To do:
In the entries below, every line with the string "Pitching" is to be reported.

::: Records to use :::

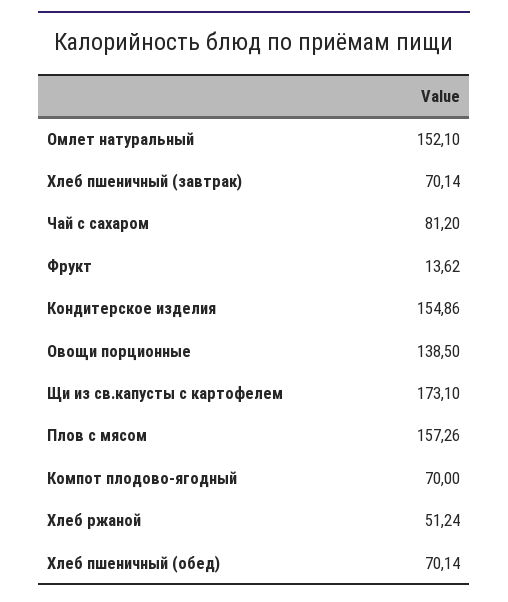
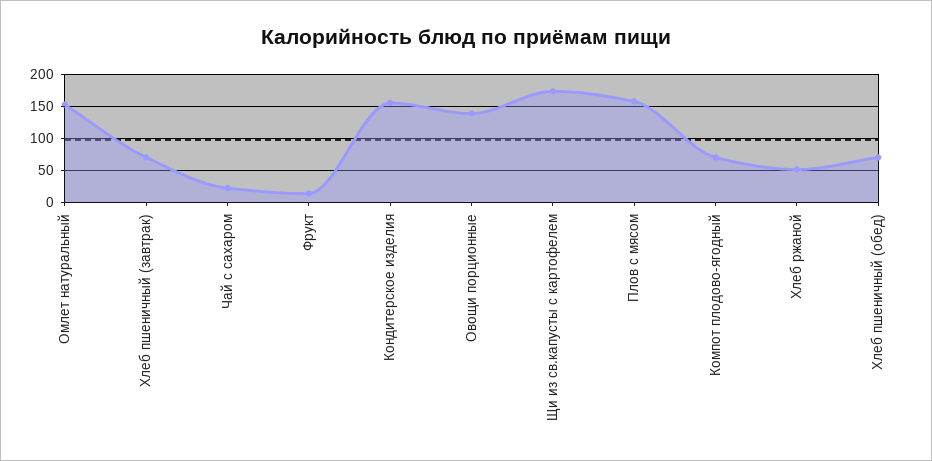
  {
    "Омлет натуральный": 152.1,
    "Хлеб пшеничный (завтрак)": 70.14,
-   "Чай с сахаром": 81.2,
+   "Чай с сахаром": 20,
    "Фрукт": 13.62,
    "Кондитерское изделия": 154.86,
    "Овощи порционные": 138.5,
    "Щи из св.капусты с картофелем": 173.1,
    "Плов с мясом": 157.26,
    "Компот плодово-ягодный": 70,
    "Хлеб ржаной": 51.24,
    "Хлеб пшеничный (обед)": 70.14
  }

:::
::: Records to use :::

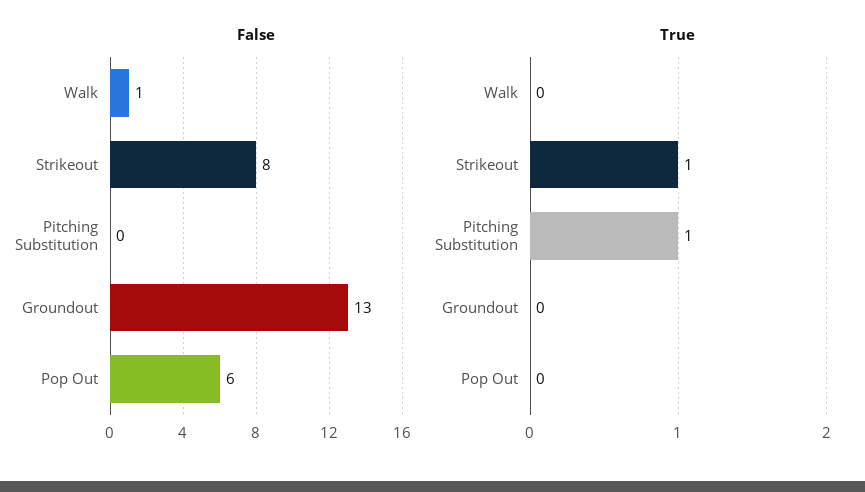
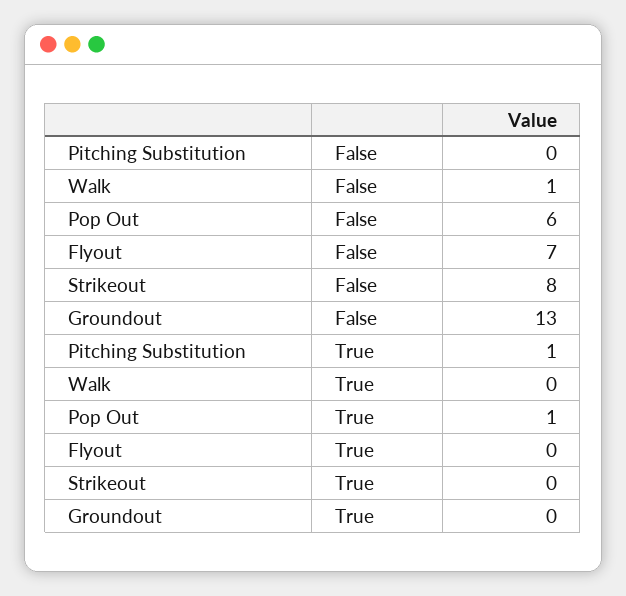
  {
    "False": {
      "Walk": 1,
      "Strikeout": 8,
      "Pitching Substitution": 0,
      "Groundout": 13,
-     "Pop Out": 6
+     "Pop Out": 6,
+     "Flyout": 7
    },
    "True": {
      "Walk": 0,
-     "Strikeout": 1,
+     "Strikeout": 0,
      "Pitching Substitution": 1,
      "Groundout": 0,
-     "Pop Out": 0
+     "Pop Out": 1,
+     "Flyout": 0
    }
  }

:::

Exercise result:
      "Pitching Substitution": 0,
      "Pitching Substitution": 1,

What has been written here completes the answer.